Marriage is one of the oldest and must universal institutions in the world, designed to unite a man and woman into a single household that will raise children. Some nations today have also legalized same-sex marriage, and same-sex households are known to adopt children. But today in the 21st century, divorce is also common, when a marriage legally ends. Some divorces are expensive and messy affairs, were child custody lawyers, a court of law, family attorneys, and other divorce lawyers are involved. But not all divorces are like that, and an uncontested divorce with children is relatively straightforward. An uncontested divorce does not require lawyers or a court, and the divorcing spouses may negotiate and settle the divorce for themselves. What is there to know about an uncontested divorce with children, and when are family lawyers or divorce attorneys needed?
Why Divorce Happens
Some reasons for a divorce, such as an uncontested divorce with children, are fairly simple. Some married partners may realize that they really do not have enough compatibility or mutual interest, and they may have very different lifestyles and spending habits. In other cases, a divorce is caused by something more traumatic, and studies have ranked some of the most common causes of divorce. The leading cause is infidelity, when one spouse is unfaithful to the other, and if marriage counseling cannot help, then divorce papers might be next. Meanwhile, a spouse may face divorce papers if they are abusing drugs or alcohol, which can put a serious financial strain on the household and cause a personality change (or even job loss). Some spouses are violently, verbally, or sexually abusive towards other members of the household, and that may very well prompt a divorce. In some cases, the other spouse may relocate to a private residence during the divorce process, for safety’s sake (and they might bring their children with them).

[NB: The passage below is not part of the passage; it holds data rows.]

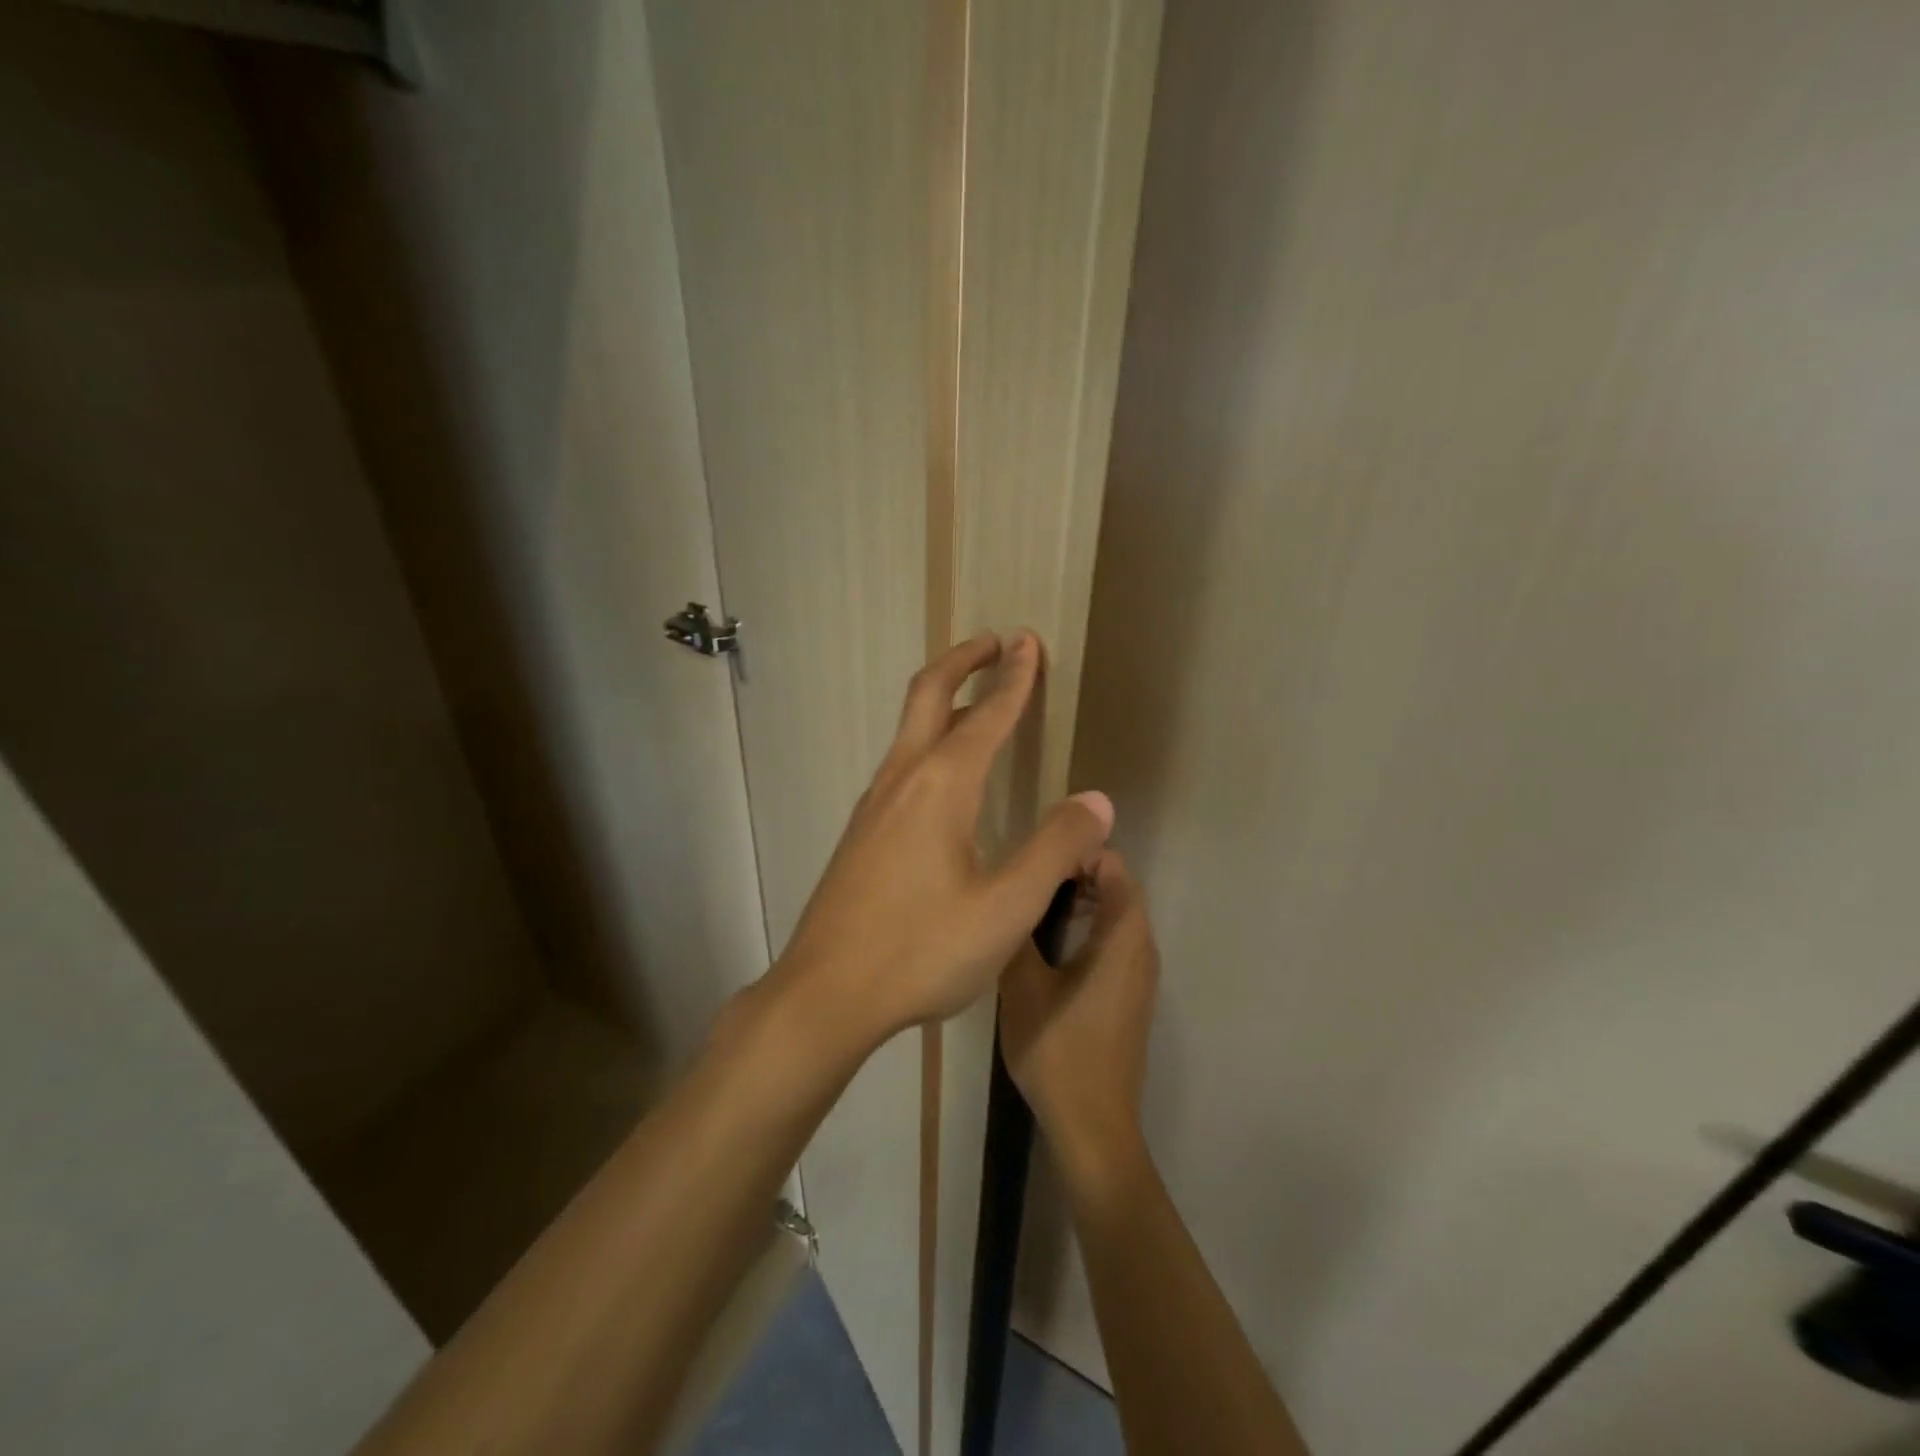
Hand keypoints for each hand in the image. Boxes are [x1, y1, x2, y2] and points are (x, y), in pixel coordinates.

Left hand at [774, 631, 1114, 1044]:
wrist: (825, 993)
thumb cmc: (921, 950)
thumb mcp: (1007, 908)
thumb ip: (1055, 848)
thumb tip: (1095, 801)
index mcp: (941, 786)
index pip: (986, 715)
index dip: (1014, 677)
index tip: (1029, 642)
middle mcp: (902, 779)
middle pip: (929, 695)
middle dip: (964, 660)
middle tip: (996, 642)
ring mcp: (874, 804)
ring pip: (909, 728)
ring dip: (944, 698)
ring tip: (975, 696)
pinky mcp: (862, 831)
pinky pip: (901, 761)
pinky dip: (929, 736)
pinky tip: (943, 772)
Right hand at [999, 852, 1158, 1170]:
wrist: (1093, 1125)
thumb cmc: (1058, 1050)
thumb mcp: (1023, 985)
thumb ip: (1018, 931)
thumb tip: (1011, 890)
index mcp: (1123, 936)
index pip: (1113, 866)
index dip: (1077, 851)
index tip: (1035, 855)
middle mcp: (1142, 947)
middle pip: (1118, 887)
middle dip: (1077, 871)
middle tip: (1029, 874)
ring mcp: (1140, 974)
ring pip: (1117, 915)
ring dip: (1082, 898)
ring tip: (1033, 902)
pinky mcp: (1132, 995)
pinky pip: (1116, 940)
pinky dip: (1089, 925)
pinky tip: (1049, 943)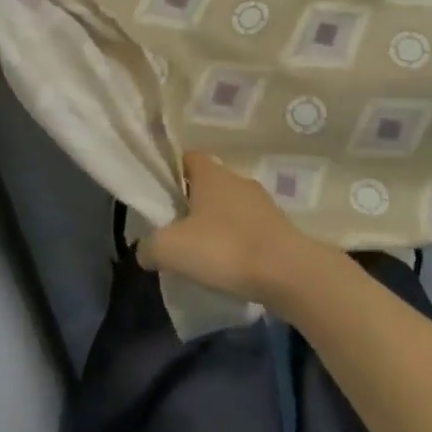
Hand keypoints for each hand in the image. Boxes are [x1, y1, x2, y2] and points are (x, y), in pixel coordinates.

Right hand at [138, 151, 327, 305]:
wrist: (287, 273)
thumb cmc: (225, 249)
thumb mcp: (171, 249)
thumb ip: (149, 246)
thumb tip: (144, 249)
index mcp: (211, 173)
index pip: (185, 158)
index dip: (169, 173)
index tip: (158, 197)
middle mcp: (237, 179)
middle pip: (206, 184)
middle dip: (190, 203)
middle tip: (174, 230)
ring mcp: (261, 202)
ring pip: (228, 207)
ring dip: (214, 224)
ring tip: (201, 253)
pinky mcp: (278, 227)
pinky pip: (247, 228)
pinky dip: (235, 241)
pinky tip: (228, 266)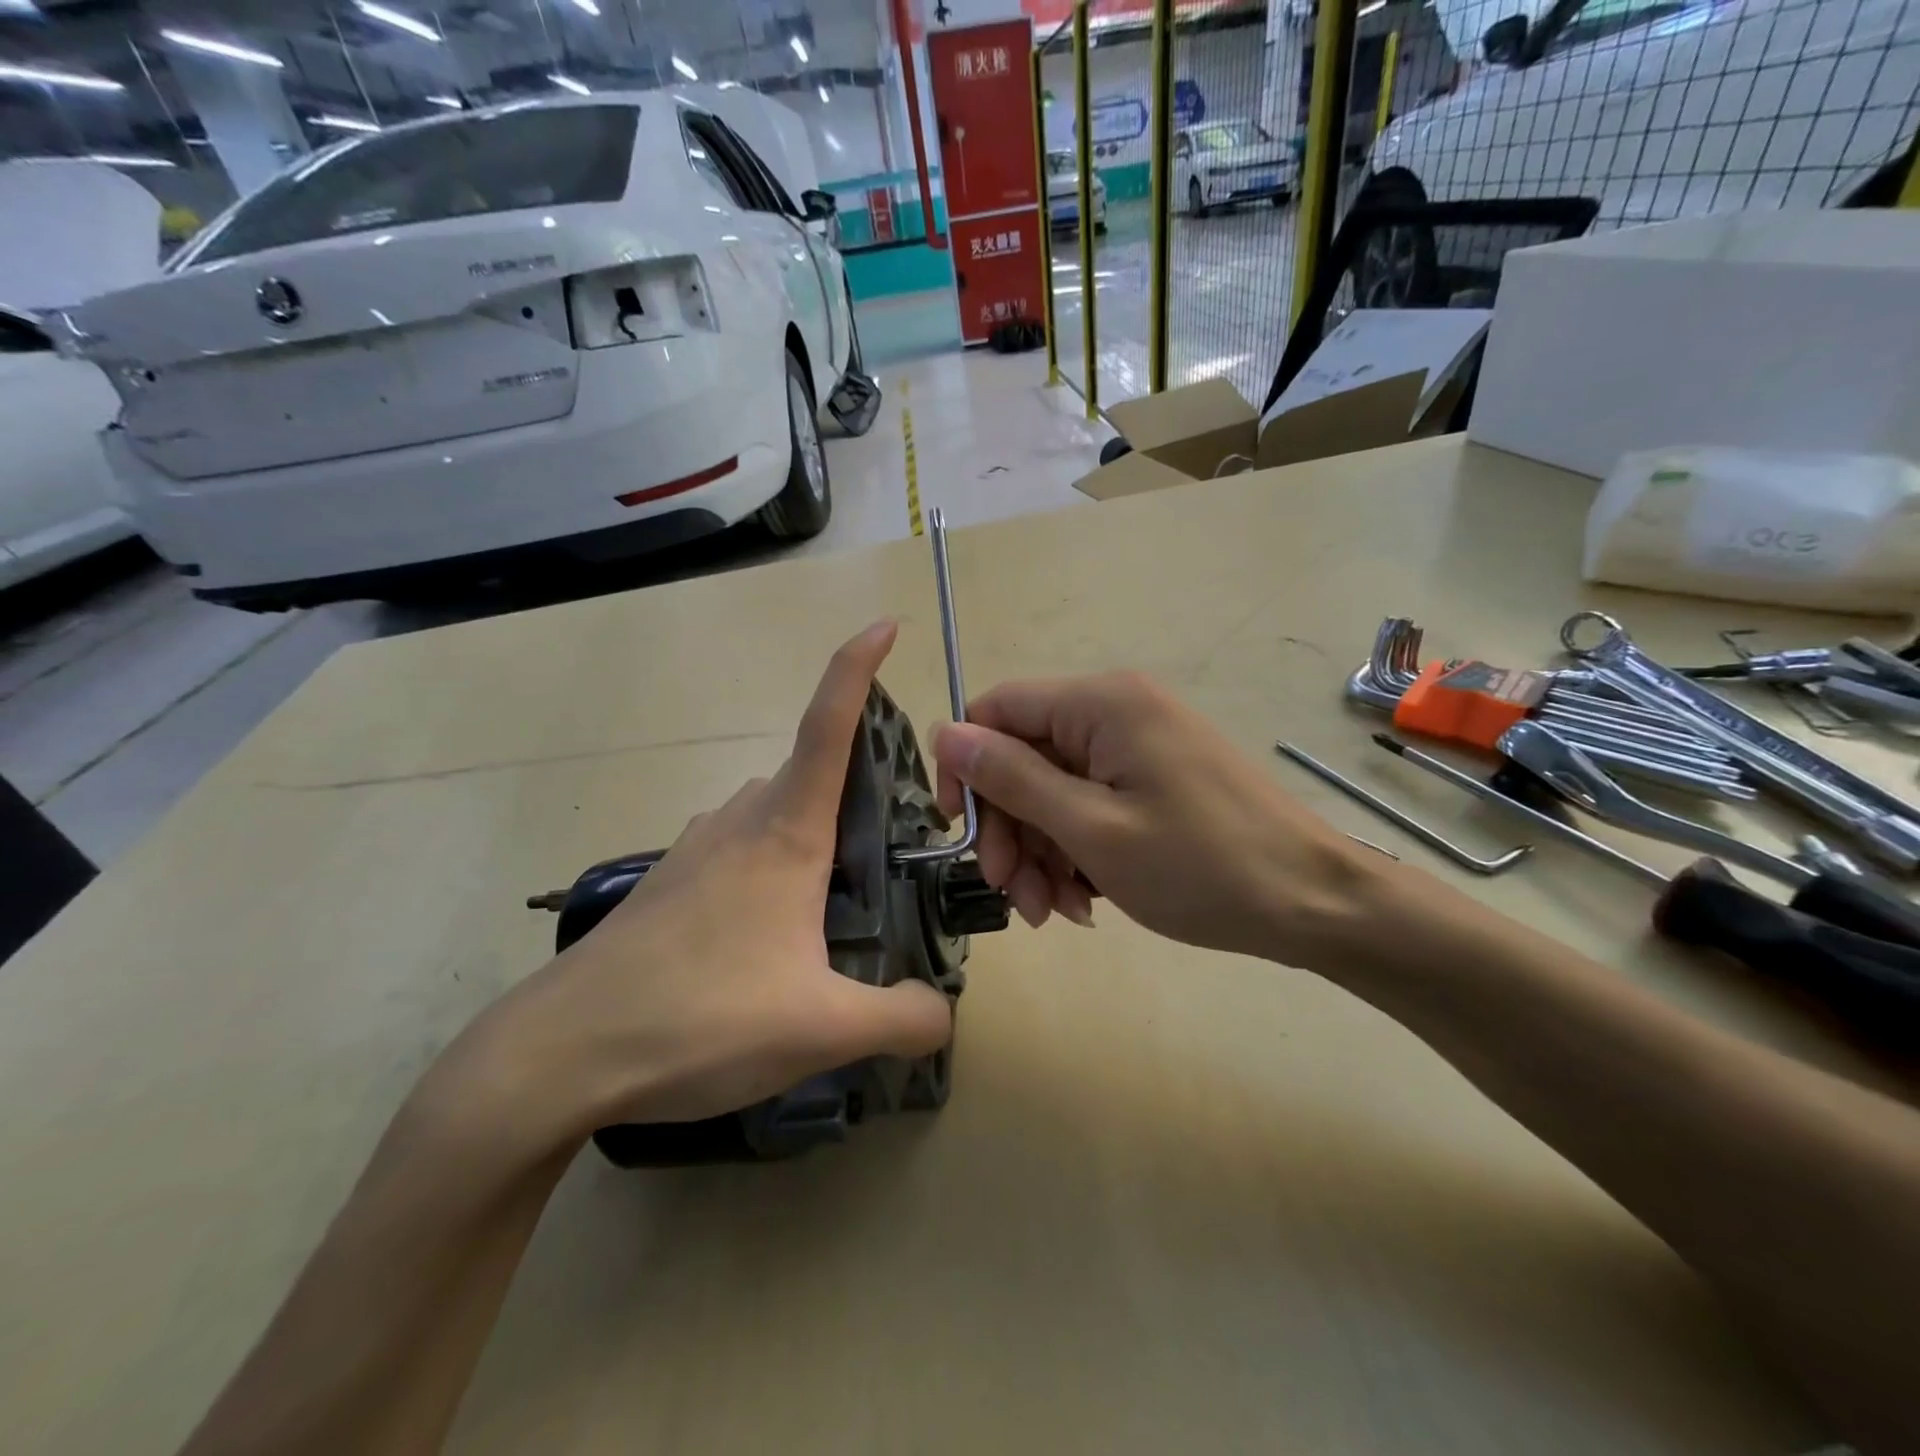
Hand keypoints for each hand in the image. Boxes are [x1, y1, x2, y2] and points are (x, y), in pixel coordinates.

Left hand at [441, 622, 953, 1146]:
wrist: (560, 1053)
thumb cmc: (699, 1019)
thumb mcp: (821, 1029)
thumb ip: (902, 1019)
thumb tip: (942, 1011)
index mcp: (786, 833)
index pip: (829, 724)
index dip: (857, 667)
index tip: (884, 626)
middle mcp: (741, 821)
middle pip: (810, 773)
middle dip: (859, 786)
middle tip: (898, 845)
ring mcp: (697, 847)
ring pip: (773, 811)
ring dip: (814, 831)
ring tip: (842, 896)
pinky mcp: (670, 881)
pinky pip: (739, 846)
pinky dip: (773, 861)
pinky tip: (773, 929)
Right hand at [931, 672, 1378, 963]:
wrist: (1315, 904)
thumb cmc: (1200, 866)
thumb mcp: (1091, 828)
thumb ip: (1012, 778)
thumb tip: (944, 733)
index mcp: (1101, 702)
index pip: (997, 710)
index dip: (966, 767)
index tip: (962, 833)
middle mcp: (1116, 710)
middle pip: (1024, 757)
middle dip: (1010, 828)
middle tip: (1012, 894)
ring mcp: (1139, 746)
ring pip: (1054, 789)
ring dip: (1040, 850)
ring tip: (1053, 911)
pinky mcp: (1154, 778)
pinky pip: (1090, 804)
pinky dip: (1075, 850)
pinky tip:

An Uncontested Divorce With Children
As described earlier, not all divorces are huge and expensive affairs, though even a simple divorce requires some careful planning and clear communication. If the divorce does not call for lawyers or court, the spouses may undergo an uncontested divorce, where they will personally negotiate the terms of the divorce between each other. Rather than hire an attorney, they may hire a mediator, a neutral third party who will help draw out good ideas from each spouse and keep communication smooth and clear. That mediator will not offer their own ideas or opinions, though, unless asked. Instead, they maintain strong communication between the spouses. And in the case of an uncontested divorce with children, the parents will factor that in too, and they might already have a good idea of where the children should live. It may be likely (nothing is being guaranteed here) that the children will end up with a parent who has a stable income and lives close to good schools and other features. If the children are old enough, such as adolescents, the divorcing parents may consult their children about their own preferences. Finally, take note that these mediated, uncontested divorces tend to be much cheaper and more private than those that go to court.
Divorce and Court
Meanwhile, other divorces certainly do call for legal assistance, and the two divorcing spouses may bitterly contest just about anything, from child custody to a house, a car, bank accounts, or even family heirlooms and a privately owned business. One spouse will turn to a divorce law firm and hire a lawyer, then file the divorce paperwork. The other spouse may then hire their own attorney to represent their interests, and the two parties will battle over the divorce’s terms through their lawyers. A spouse who has suffered abuse might interact with the other spouse only through their lawyer, if they so choose.
Such divorces can be expensive, and will be public as they go through court, but this is probably necessary if the spouses cannot agree on an uncontested divorce. Child custody debate will call for family lawyers or child custody lawyers, such as determining where the child will live and who pays for child support, and to what extent. If the child is aged 12 or over, he or she may speak privately with the judge about their living arrangement preferences.